Rabbinical School and Interfaith Marriage, Part 3

A new article in Tablet, Big Tent Country by Marissa Brostoff, sheds some light on the issue of rabbinical schools accepting and ordaining intermarried rabbis.

We blogged about this issue three months ago, when New Voices published an important article, The Coming of the Intermarried Rabbi. At the time, I wrote that “there could be no better role model for interfaith couples than an interfaith partner who is so Jewishly engaged that he or she is a rabbi,” and that “Intermarried rabbis would be particularly inspiring to the interfaith couples who they served — and there is no reason they could not be inspiring to in-married couples as well.”

The Tablet article tells about Ed Stafman, a former attorney who intermarried, became active in a Reform synagogue, and eventually was ordained by the Renewal-affiliated Aleph Rabbinic Program, the only seminary that does not reject intermarried students outright. Rabbi Stafman will be installed next week as rabbi at Beth Shalom, a Reform synagogue in Bozeman, Montana.

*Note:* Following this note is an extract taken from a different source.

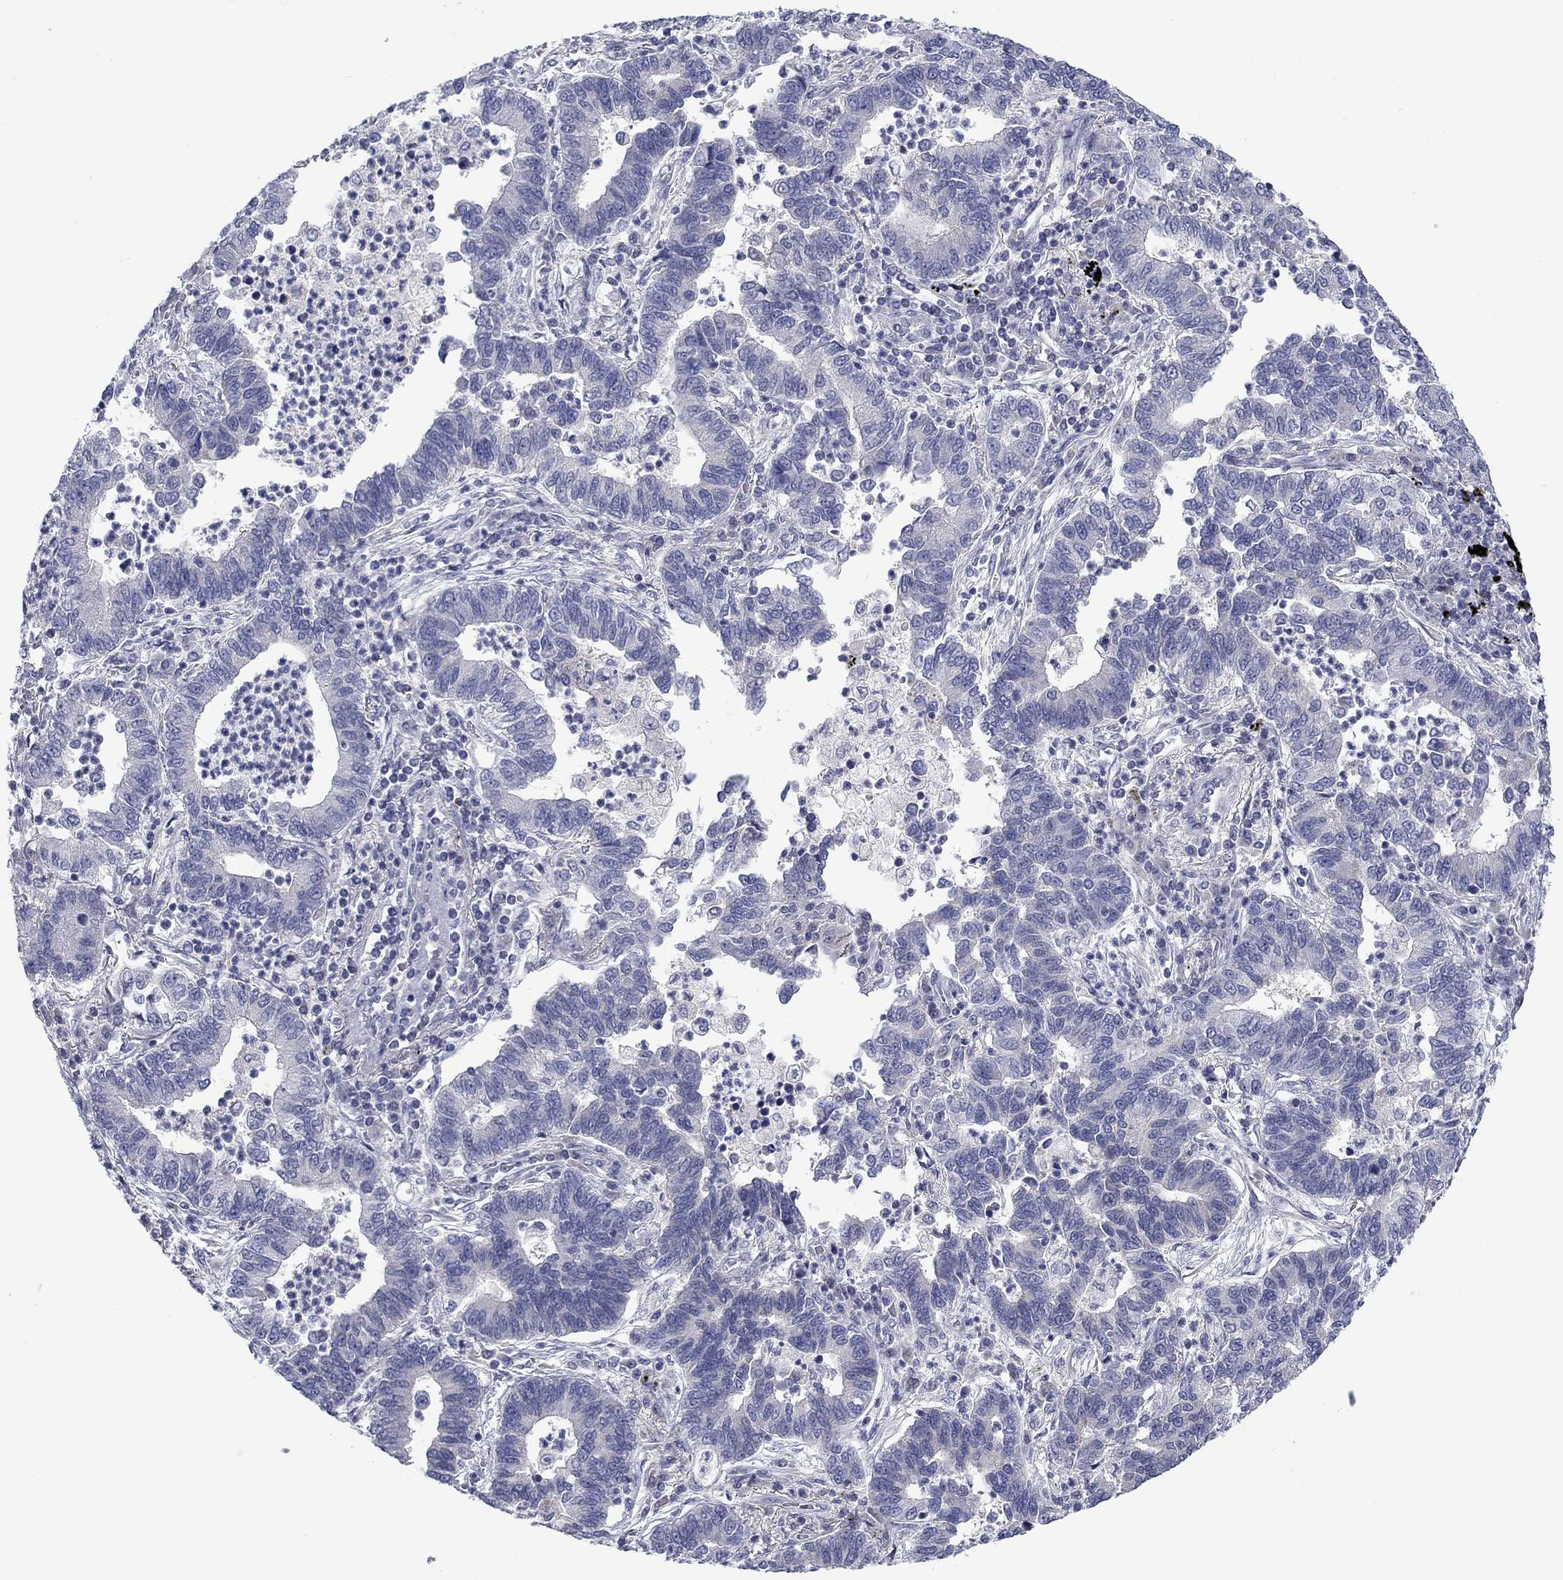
{"staining": {"intensity": "negative", "quantity": "none", "location": "none"}, "tissue": "lung cancer", "cell_type": "Tumor cells", "image_type": "cancer", "snomed": [{"axis": "morphology", "description": "Adenocarcinoma, NOS"}, {"axis": "topography", "description": "Lung"}], "caption": "IHC of human lung cancer (adenocarcinoma) shows no staining in tumor cells. (Stains: DAB IHC with hematoxylin counter stain, Microscopy: brightfield microscopy at high magnification).", "gene": "GRHPR", "patient": {"sex": "female", "age": 57}}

What’s most interesting to me in the article are the comments by the members of Beth Shalom, which support the notion of an intermarried rabbi as a role model and inspiration for interfaith couples. Beth Shalom is by all descriptions a heavily intermarried congregation. One person in the hiring process said that Stafman’s being intermarried “might be a great asset because we’re so intermarried here that you might have a better understanding of the congregation.” Another said, “I think it will be very beneficial to those interfaith families in the community, and that they will really feel they have a home at Beth Shalom.”